[Source document]
======

Ah, ok. The grammar test in ecpg is better.

>>> An unusable ECPGFETCHSZ should procedure an error, not
>>> silently give no effect.
>> Point taken. Which error handling do imagine? abort() or simply returning false
>> and raise and error in SQLCA?
> The latter.
>
>>>> + /*
>>>> + * If statement went OK, add the cursor and discover the
>>>> + * number of rows in the recordset. This will slow down OPEN
>>>> + * but we gain a lot with caching.
>>>> + */
>>>> + if (ret /* && sqlca->sqlerrd[2] == 0 */)
>>> Why is the commented code there?
>> Some leftover from testing, it shouldn't be there.

Actually, now I remember. It was a wishful thinking on my part
that whenever PG supports returning a number of rows at opening
the cursor, correct or estimated, this code shouldn't be executed,
just accept what the backend has given us.

>>
>>>> + {
>>>> + struct connection *con = ecpg_get_connection(connection_name);
>>>> + struct cursor_descriptor *cur;
>>>> + bool existing;
>>>> + int64 n_tuples;
>>>> +
>>>> + if (scrollable)
>>>> + {
>>>> + PGresult *res;
>>>> + char *query;
>>>> + char *endptr = NULL;
>>>> +
>>>> + query = ecpg_alloc(strlen(curname) + strlen("move all in ") + 2, lineno);
>>>> + sprintf(query, "move all in %s", curname);
>>>> + res = PQexec(con->connection, query);
>>>> + n_tuples = strtoull(PQcmdTuples(res), &endptr, 10);
>>>> + PQclear(res);
>>>> + ecpg_free(query);
>>>> +
>>>> + /* Go back to the beginning of the resultset. */
>>>> + query = ecpg_alloc(strlen(curname) + strlen("move absolute 0 in ") + 2, lineno);
>>>> + sprintf(query, "move absolute 0 in %s", curname);
>>>> + res = PQexec(con->connection, query);
>>>> + PQclear(res);
>>>> + ecpg_free(query);
>>>> + }
>>>> + else
>>>> + {
>>>> + n_tuples = 0;
>>>> + }
>>> You give this rationale for the above code:
>>>
>>> On Thu, Jun 17, 2010 at 02:09:47PM +0200, Boszormenyi Zoltan wrote:
>>>> ECPGopen() also discovers the total number of records in the recordset,
>>>> so the previous ECPG "deficiency" (backend limitation) that sqlca.sqlerrd[2]
>>>> didn't report the (possibly estimated) number of rows in the resultset
>>>> is now
>>>> overcome. This slows down OPEN for cursors serving larger datasets
>>>> but it makes possible to position the readahead window using MOVE
>>>> ABSOLUTE no matter what FORWARD/BACKWARD/ABSOLUTE/RELATIVE
>>>> variants are used by the application. And the caching is more than
>>>> overweighs
>>>> the slowdown in OPEN it seems.

======

[Required action 1] In the ecpg cursor patch discussion, which error handling did the reply choose for an unusable ECPGFETCHSZ?
[Required action 2] Carry the ecpg cursor patch discussion forward from its last line.

======

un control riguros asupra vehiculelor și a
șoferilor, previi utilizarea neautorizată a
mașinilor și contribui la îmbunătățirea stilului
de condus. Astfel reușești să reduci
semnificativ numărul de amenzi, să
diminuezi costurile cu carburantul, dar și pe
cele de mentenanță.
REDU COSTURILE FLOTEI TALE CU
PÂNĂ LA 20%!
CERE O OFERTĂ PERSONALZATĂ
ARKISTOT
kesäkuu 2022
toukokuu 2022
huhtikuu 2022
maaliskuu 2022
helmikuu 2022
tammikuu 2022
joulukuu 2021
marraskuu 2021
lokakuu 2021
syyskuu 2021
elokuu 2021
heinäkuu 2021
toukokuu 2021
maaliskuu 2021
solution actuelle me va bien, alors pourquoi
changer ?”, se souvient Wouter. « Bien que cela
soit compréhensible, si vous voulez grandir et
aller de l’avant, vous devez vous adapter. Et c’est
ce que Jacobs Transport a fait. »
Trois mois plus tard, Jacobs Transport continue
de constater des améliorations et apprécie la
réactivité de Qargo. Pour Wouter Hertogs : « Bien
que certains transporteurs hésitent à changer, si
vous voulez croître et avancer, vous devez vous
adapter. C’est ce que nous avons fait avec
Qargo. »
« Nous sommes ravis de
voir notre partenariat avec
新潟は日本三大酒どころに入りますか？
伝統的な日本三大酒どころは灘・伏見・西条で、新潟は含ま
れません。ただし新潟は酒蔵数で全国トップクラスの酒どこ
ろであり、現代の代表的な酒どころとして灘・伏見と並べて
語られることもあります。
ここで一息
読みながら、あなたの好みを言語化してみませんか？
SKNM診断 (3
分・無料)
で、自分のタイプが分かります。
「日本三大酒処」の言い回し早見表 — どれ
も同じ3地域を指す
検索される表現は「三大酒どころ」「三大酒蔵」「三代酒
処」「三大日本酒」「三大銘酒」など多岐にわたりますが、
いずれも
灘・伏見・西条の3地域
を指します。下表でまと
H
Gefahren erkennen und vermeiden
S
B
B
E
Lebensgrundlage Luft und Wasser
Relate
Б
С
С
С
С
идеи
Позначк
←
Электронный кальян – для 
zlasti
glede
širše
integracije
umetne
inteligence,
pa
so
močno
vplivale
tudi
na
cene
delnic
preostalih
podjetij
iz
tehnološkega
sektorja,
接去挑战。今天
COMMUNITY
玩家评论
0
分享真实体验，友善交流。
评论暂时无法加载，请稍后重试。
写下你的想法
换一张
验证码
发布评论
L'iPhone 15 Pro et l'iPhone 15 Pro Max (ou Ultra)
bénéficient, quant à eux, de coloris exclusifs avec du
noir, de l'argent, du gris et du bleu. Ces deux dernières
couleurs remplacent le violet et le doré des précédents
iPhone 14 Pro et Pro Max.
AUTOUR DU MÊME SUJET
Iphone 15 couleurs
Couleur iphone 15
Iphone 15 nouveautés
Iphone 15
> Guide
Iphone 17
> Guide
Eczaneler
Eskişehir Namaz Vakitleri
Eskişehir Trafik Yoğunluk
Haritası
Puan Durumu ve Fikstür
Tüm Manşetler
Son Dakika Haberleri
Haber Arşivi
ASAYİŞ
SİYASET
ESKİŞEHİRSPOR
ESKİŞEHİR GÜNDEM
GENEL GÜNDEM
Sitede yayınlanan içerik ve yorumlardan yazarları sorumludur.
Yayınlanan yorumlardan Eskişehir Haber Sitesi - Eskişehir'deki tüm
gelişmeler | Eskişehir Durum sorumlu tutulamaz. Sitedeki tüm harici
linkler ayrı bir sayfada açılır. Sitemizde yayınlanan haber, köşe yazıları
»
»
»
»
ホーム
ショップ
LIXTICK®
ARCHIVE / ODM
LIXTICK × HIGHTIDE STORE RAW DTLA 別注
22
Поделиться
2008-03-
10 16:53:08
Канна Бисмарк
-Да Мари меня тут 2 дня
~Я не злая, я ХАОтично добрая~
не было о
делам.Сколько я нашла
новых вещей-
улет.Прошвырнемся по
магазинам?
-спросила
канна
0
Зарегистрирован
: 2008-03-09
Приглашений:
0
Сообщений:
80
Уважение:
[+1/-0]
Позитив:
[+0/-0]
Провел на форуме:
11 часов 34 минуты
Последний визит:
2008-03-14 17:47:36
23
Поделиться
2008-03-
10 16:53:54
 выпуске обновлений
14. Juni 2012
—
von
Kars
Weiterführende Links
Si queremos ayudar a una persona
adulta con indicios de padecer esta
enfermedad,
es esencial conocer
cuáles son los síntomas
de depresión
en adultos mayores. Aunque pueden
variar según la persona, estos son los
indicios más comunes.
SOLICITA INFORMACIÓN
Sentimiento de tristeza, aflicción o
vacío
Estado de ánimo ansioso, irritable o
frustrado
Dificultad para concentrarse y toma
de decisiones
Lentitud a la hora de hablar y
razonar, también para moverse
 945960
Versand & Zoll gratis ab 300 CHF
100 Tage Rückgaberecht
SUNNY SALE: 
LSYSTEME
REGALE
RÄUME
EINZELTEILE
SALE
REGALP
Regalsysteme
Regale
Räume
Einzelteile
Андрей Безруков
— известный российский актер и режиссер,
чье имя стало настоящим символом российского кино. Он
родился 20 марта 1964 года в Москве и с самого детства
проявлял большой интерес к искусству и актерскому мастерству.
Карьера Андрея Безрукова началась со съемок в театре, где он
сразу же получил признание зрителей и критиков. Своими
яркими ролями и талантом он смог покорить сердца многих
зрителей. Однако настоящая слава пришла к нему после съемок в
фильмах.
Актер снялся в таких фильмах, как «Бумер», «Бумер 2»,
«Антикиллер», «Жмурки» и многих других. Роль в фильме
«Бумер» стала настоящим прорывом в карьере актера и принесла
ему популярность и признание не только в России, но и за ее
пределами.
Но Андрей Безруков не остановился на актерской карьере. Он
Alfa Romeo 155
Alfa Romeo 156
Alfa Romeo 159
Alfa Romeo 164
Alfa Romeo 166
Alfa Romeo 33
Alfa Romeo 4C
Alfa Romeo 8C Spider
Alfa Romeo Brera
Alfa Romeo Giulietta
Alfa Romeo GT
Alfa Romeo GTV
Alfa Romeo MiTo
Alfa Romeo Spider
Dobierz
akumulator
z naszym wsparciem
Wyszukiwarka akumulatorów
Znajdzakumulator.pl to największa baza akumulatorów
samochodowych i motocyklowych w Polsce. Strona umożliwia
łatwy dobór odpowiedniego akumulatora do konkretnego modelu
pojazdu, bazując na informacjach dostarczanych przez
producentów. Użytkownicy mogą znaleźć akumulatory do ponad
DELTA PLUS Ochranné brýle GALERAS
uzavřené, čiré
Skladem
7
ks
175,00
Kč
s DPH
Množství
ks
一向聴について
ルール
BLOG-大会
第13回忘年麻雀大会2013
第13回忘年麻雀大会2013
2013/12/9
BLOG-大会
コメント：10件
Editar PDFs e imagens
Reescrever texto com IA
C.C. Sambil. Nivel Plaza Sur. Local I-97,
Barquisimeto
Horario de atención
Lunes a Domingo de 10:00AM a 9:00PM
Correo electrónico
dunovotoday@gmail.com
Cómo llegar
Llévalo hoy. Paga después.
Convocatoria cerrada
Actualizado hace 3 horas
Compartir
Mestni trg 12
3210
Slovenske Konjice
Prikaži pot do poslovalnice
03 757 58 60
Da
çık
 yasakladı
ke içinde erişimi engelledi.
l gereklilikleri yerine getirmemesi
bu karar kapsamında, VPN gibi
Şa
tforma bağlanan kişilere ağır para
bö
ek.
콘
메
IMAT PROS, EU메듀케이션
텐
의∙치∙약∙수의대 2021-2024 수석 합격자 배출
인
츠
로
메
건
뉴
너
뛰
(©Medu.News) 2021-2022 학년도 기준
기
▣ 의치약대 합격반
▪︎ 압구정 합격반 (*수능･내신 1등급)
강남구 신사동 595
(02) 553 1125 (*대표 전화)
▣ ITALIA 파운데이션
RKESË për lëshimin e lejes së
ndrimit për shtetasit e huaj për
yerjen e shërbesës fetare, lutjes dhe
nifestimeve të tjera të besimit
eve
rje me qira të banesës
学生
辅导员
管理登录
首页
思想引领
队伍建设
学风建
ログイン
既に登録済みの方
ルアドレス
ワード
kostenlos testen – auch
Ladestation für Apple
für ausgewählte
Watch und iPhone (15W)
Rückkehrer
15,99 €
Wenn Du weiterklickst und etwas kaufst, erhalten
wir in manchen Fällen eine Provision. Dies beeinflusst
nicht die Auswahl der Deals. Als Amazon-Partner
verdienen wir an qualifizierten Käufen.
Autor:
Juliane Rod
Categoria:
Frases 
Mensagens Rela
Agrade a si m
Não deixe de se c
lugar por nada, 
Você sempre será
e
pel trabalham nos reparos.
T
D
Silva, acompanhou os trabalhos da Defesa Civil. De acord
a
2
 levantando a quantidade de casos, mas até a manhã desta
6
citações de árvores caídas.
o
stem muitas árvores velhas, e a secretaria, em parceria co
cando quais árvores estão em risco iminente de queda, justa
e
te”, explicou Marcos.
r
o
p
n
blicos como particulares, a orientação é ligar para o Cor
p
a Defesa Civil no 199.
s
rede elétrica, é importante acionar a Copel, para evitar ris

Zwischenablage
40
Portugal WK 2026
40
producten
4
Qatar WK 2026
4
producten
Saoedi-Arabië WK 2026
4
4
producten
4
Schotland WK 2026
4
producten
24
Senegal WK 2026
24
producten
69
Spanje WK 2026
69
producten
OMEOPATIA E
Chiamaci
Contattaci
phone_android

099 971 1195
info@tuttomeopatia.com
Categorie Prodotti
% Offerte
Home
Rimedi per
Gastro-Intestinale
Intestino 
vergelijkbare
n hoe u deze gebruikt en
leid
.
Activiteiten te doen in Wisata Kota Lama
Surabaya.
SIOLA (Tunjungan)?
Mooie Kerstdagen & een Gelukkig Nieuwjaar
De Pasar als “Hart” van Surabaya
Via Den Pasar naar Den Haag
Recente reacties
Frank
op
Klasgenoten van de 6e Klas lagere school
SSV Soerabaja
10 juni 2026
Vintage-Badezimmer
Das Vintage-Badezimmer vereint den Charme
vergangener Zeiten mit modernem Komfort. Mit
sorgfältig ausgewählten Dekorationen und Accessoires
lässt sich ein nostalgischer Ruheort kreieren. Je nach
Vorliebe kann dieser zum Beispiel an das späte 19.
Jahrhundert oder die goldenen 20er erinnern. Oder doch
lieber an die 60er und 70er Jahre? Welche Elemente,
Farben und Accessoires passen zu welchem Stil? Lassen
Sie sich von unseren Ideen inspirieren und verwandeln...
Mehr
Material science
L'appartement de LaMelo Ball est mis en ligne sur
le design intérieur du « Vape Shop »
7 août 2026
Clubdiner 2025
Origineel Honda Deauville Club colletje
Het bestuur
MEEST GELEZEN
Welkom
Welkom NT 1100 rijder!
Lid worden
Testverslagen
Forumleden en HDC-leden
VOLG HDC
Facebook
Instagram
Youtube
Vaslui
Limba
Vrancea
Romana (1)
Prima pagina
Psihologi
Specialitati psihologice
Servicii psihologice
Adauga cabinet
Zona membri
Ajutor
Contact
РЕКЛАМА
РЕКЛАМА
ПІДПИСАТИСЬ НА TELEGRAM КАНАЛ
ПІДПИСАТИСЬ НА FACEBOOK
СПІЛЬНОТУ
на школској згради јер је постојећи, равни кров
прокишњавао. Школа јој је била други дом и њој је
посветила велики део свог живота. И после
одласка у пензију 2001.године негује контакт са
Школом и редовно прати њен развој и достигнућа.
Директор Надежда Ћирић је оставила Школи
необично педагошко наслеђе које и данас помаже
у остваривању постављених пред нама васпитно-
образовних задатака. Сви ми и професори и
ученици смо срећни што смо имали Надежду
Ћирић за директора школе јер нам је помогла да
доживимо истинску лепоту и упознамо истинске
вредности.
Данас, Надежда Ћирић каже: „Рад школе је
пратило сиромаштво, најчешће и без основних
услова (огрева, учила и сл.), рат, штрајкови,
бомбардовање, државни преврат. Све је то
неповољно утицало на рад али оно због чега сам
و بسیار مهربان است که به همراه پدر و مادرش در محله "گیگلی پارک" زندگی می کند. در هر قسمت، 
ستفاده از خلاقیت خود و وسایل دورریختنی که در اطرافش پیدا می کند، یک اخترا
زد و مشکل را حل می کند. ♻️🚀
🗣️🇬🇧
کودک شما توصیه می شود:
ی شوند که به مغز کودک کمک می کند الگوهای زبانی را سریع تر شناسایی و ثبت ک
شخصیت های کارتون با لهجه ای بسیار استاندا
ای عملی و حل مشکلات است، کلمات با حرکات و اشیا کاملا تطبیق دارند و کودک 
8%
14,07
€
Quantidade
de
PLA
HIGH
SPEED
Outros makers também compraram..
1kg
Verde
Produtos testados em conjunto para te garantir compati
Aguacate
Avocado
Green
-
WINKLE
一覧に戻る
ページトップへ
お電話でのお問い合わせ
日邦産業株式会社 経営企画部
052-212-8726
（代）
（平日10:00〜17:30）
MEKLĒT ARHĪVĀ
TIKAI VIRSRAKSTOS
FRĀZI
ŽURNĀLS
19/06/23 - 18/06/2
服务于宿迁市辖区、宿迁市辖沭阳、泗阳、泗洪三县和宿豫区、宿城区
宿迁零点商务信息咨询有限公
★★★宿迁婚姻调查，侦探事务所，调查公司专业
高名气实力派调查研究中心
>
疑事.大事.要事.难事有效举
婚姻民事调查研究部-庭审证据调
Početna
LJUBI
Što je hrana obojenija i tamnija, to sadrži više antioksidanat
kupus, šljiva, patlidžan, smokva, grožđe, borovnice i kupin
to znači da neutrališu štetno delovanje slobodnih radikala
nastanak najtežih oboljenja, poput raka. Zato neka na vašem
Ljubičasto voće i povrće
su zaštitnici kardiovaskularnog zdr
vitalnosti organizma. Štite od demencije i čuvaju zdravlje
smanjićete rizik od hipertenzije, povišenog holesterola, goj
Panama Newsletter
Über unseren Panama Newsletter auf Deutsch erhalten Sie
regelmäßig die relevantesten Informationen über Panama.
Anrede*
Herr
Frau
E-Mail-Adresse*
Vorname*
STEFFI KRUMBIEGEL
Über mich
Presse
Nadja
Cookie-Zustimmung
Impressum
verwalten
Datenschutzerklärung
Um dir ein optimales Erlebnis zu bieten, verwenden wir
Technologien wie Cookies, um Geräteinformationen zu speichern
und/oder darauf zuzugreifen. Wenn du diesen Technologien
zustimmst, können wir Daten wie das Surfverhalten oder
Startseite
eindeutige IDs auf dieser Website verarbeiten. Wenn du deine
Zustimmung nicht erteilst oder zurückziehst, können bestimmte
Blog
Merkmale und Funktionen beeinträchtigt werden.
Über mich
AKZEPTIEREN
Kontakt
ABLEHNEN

======

[Answer space 1] Returning false and raising an error in SQLCA.

[Answer space 2]
>>> From the documentation for Informix and Oracle, those databases do not
>>> populate sqlerrd[2] this way:
>>> http://publib.boulder.ibm.com/infocenter/idshelp/v10/index.jsp?topic=/com.ibm.sqlt.doc/sqltmst189.htm
>>> http://docs.oracle.com/cd/A57673_01/DOC/api/doc/PC_22/ch10.htm#toc139
>> The problem here is that Informix in the field in fact returns the number of rows
>> in the cursor and the customer we developed this readahead code for relied on this.
>> Maybe this was eliminated in newer versions of Informix to make it faster.
>>
>>> The performance impact will vary widely depending on the query cost per row
>>> and the fraction of rows the application will actually retrieve. Consider a
>>> complex aggregate returning only a handful of rows.
>> Indeed.
>>
>>> Consider SELECT * on a
>>> 1B-row table with the application ceasing reads after 1000 rows. Performance
>>> aside, this will yield double execution of any volatile functions involved.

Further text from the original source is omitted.